Mission Barcelona accomplished!

MareNostrum

Die erste Regatta mit der Eight Cube liegt jetzt hinter uns, was heisst das 50% der Minitransat Quali gesegelt sind, ein gutes Gefühl. Ich sitze gerade im Club Nautic Garraf dem einzigen kühlen Ort in dieser Marina. Es hat gut getan endlich einige Meilen mit dem Schiff machen zu können. Ich war vor der Regatta nervös, da wir in Frankreich keine Zeit mehr hatten das Schiff zu segeln nach der Reparatur des Kielsystems. Die Nervösität wurde schon viel kleiner nach einem kurzen Testschlag verfolgt von einer Kameralinse des SRFs  am Donnerstag vor der Regatta. Die Modifikationen am Kielsystem haben genützt, das Spiel wurde reduziert und das ganze System ist generell steifer geworden.

Das Feld der Minis war nicht sehr gross, auch war die Eight Cube der einzige Proto der letzten Generation, für uns spielte das nicht so eine Rolle, denn wir waren gekommen um die Quali Meilen zu sammeln und das Boot auf dem Wasser zu testen.

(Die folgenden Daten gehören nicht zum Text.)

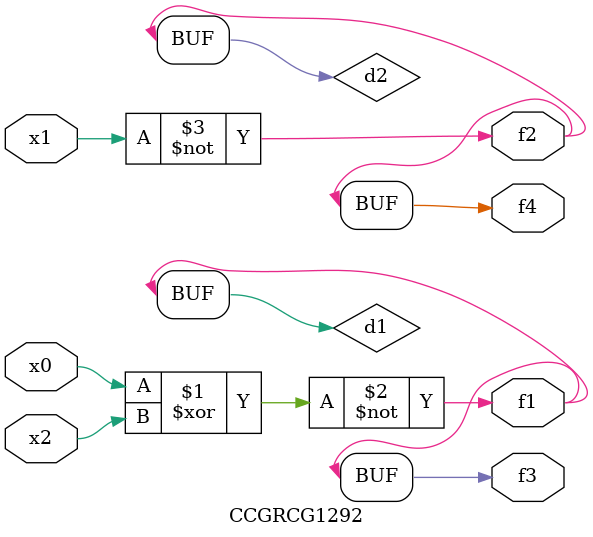
<source format=v>
module CCGRCG1292(
	input x0, x1, x2,
	output f1, f2, f3, f4
);

	wire d1, d2, d3;

	xnor (d1, x0, x2);
	nand (d2, x1);
	nor (d3, x1, x2);
	assign f1 = d1;
	assign f2 = d2;
	assign f3 = d1;
	assign f4 = d2;
endmodule

</source>
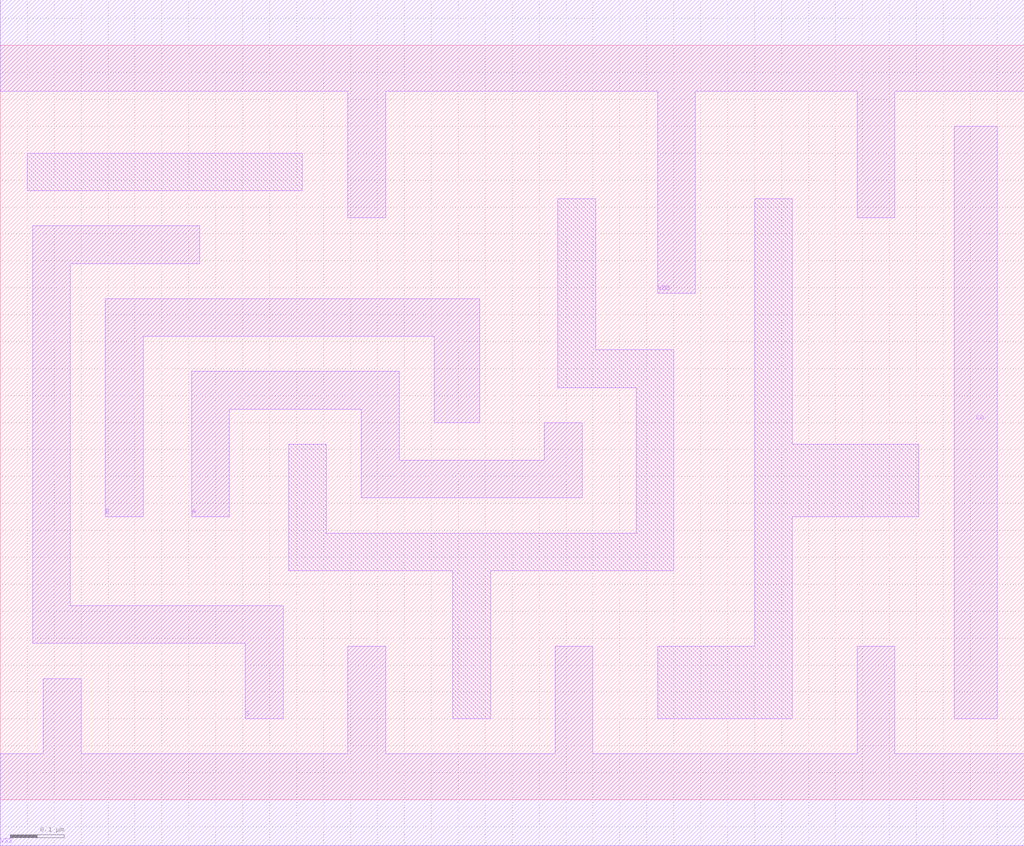
<source format=lef>
# 
# ******************************************************************************
# *                                                                            *
# *                   Copyright (C) 2004-2010, Nangate Inc.                    *
# *                           All rights reserved.                             *
# *                                                                            *
# * Nangate and the Nangate logo are trademarks of Nangate Inc.                *
# *                                                                            *
# * All trademarks, logos, software marks, and trade names (collectively the   *
# * "Marks") in this program are proprietary to Nangate or other respective    *
# * owners that have granted Nangate the right and license to use such Marks.  *
# * You are not permitted to use the Marks without the prior written consent   *
# * of Nangate or such third party that may own the Marks.                     *
# *                                                                            *
# * This file has been provided pursuant to a License Agreement containing     *
# * restrictions on its use. This file contains valuable trade secrets and     *
# * proprietary information of Nangate Inc., and is protected by U.S. and      *
# * international laws and/or treaties.                                        *
# *                                                                            *
# * The copyright notice(s) in this file does not indicate actual or intended  *
# * publication of this file.                                                  *
# *                                                                            *
# *     NGLibraryCreator, v2010.08-HR32-SP3-2010-08-05 - build 1009061800      *
# *                                                                            *
# ******************************************************************************
# 
# 
# Running on brazil06.nangate.com.br for user Giancarlo Franciscatto (gfr).
# Local time is now Fri, 3 Dec 2010, 19:32:18.
# Main process id is 27821.

VERSION 5.6 ;
BUSBITCHARS "[]" ;
DIVIDERCHAR "/" ;

MACRO HA_X1
  CLASS core ;
  FOREIGN HA_X1 0.0 0.0 ;
  ORIGIN 0 0 ;
  SYMMETRY X Y ;
  SITE FreePDK45_38x28_10R_NP_162NW_34O ;
  SIZE 1.9 BY 1.4 ;
  PIN A
    DIRECTION INPUT ;
    ANTENNAPARTIALMETALAREA 0.0812 LAYER metal1 ;
    ANTENNAPARTIALMETALSIDEAREA 0.3198 LAYER metal1 ;
    ANTENNAGATEAREA 0.10475 ;
    PORT
      LAYER metal1 ;
        POLYGON 0.355 0.525 0.425 0.525 0.425 0.725 0.67 0.725 0.67 0.56 1.08 0.56 1.08 0.7 1.01 0.7 1.01 0.63 0.74 0.63 0.74 0.795 0.355 0.795  ;
    END
  END A
  PIN B
    DIRECTION INPUT ;
    ANTENNAPARTIALMETALAREA 0.0857 LAYER metal1 ;
    ANTENNAPARTIALMETALSIDEAREA 0.3276 LAYER metal1 ;
    ANTENNAGATEAREA 0.10475 ;
    PORT
      LAYER metal1 ;
        POLYGON 0.195 0.525 0.265 0.525 0.265 0.86 0.805 0.86 0.805 0.7 0.89 0.7 0.89 0.93 0.195 0.93  ;
    END
  END B
  PIN CO
    DIRECTION OUTPUT ;
    ANTENNAPARTIALMETALAREA 0.088 LAYER metal1 ;
    ANTENNAPARTIALMETALSIDEAREA 0.3068 LAYER metal1 ;
    ANTENNADIFFAREA 0.109725 ;
    PORT
      LAYER metal1 ;
        POLYGON 1.77 0.15 1.85 0.15 1.85 1.25 1.77 1.25  ;
    END
  END CO
  PIN S
    DIRECTION OUTPUT ;
    ANTENNAPARTIALMETALAREA 0.1085 LAYER metal1 ;
    ANTENNAPARTIALMETALSIDEAREA 0.4212 LAYER metal1 ;
    ANTENNADIFFAREA 0.1463 ;
    PORT
      LAYER metal1 ;
        POLYGON 0.06 0.29 0.455 0.29 0.455 0.15 0.525 0.15 0.525 0.36 0.13 0.36 0.13 0.995 0.37 0.995 0.37 1.065 0.06 1.065  ;
    END
  END S
  PIN VDD
    DIRECTION INOUT ;
    USE power ;
    SHAPE ABUTMENT ;
    PORT
      LAYER metal1 ;
        POLYGON 0 1.315 0.56 1.315 0.645 1.315 0.645 1.08 0.715 1.08 0.715 1.315 1.22 1.315 1.22 0.94 1.25 0.94 1.29 0.94 1.29 1.315 1.59 1.315 1.59 1.08 1.66 1.08 1.66 1.315 1.705 1.315 1.9 1.315 1.9 1.485 1.705 1.485 1.25 1.485 0.56 1.485 0 1.485  ;
    END
  END VDD
  PIN VSS
    DIRECTION INOUT ;
    USE ground ;
    SHAPE ABUTMENT ;
    PORT
      LAYER metal1 ;
        POLYGON 0 -0.085 1.9 -0.085 1.9 0.085 1.66 0.085 1.66 0.285 1.59 0.285 1.59 0.085 1.1 0.085 1.1 0.285 1.03 0.285 1.03 0.085 0.715 0.085 0.715 0.285 0.645 0.285 0.645 0.085 0.15 0.085 0.15 0.225 0.08 0.225 0.08 0.085 0 0.085  ;
    END
  END VSS
  OBS
      LAYER metal1 ;
        POLYGON 0.05 1.13 0.56 1.13 0.56 1.2 0.05 1.2  ;
        POLYGON 1.035 0.765 1.18 0.765 1.18 0.495 0.605 0.495 0.605 0.66 0.535 0.66 0.535 0.425 0.84 0.425 0.84 0.15 0.91 0.15 0.91 0.425 1.25 0.425 1.25 0.835 1.105 0.835 1.105 1.115 1.035 1.115  ;
        POLYGON 1.22 0.15 1.47 0.15 1.47 0.525 1.705 0.525 1.705 0.66 1.47 0.66 1.47 1.115 1.4 1.115 1.4 0.285 1.22 0.285  ;
  END
END HA_X1

END LIBRARY
#
# End of file
#

</source>
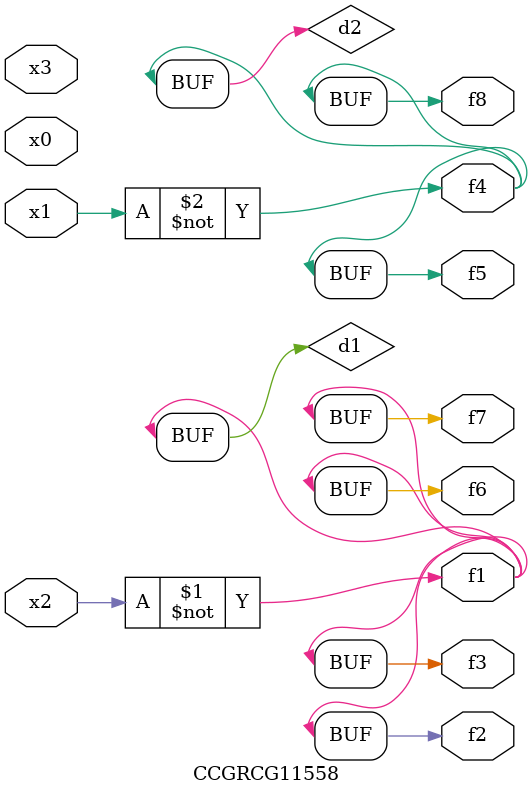
<source format=v>
module CCGRCG11558(
	input x0, x1, x2, x3,
	output f1, f2, f3, f4, f5, f6, f7, f8
);

	wire d1, d2;

	xnor (d1, x2);
	not (d2, x1);
	assign f1 = d1;
	assign f2 = d1;
	assign f3 = d1;
	assign f4 = d2;
	assign f5 = d2;
	assign f6 = d1;
	assign f7 = d1;
	assign f8 = d2;
endmodule

</source>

Die Vorhersage für die Regatta sagte nicht viel Wind voraus, ja zeitweise auch gar nichts. Die Sonnencreme und Sonnenhüte waren obligatorische Ausrüstung an Bord, denn die Sonne brannte unbarmherzig. Nach einem Start bei Seabreeze ging es Vorwind bis NE von Barcelona um eine Bahnmarke, schon von Anfang an hatten wir mehr Speed als der Rest des Mini Feldes und der Abstand wurde stetig grösser. Mit dichteren Segeln gieng es dann gegen Abend Richtung Menorca nach dem wir die Boje vor Barcelona gerundet hatten. Als dann der Tramontana einsetzte, drehte die Windrichtung drastisch und wir konnten wieder Vorwindsegel setzen. Die ganze Garderobe haben wir durchprobiert bis Menorca, angefangen vom Code 0 (flacher Gennacker) zum Code 5  über den Medium Spi bis zum grossen Spi um schliesslich um Menorca zu halsen. Wir hatten unser kleines Race mit einer 40ft ORC Yacht die in einer anderen Klasse am Start war. Diese lief bei Leichtwind sehr gut und Tief womit wir  mit der nicht halb so langen Wasserlinie etwas mühe hatten. An Bord hatten wir allerhand zu tun mit den vielen verschiedenen Trimmmöglichkeiten (Schwenkkiel, Foil hoch/runter, Rake Foil, Mast Rake…) leider konnten wir uns nur an unseren Instrumenten und dem Gespür kontrollieren, denn der direkte Vergleich mit einem anderen Neueren Proto fehlte leider. Als wir Menorca gerundet hatten schlief der Wind dann nach und nach ein. Am Sonntag Abend nach dem wir am Nachmittag weit weg von der Küste doch noch ein bisschen Seabreze erwischt haben  schlief der Wind wieder ein, 27nm vom Ziel. Erst am Morgen 12h später und unzählige flop flop flops der Segel später giengen wir dann über die Ziellinie, ein gutes Gefühl ohne grosse Prlobleme um den Regattakurs rum gekommen zu sein.

 

Eine frage bleibt jedoch, die der Performance des Bootes wie schnell ist sie wirklich, wir werden mehr wissen nach der nächsten Regatta, der Transgascogne an der fast das Ganze Minitransat Feld eingeschrieben ist. Sicher ist aber das wir von Tag zu Tag mehr über das Schiff lernen und je länger je mehr “Gänge” finden. Es wird sich herausstellen wie viele Gänge es wirklich schon sind bis nach der Transgascogne.

Manta

Eine eindrückliche Begegnung mit Manta Rochen in der Flaute die während mehreren minuten das Schiff umkreisten.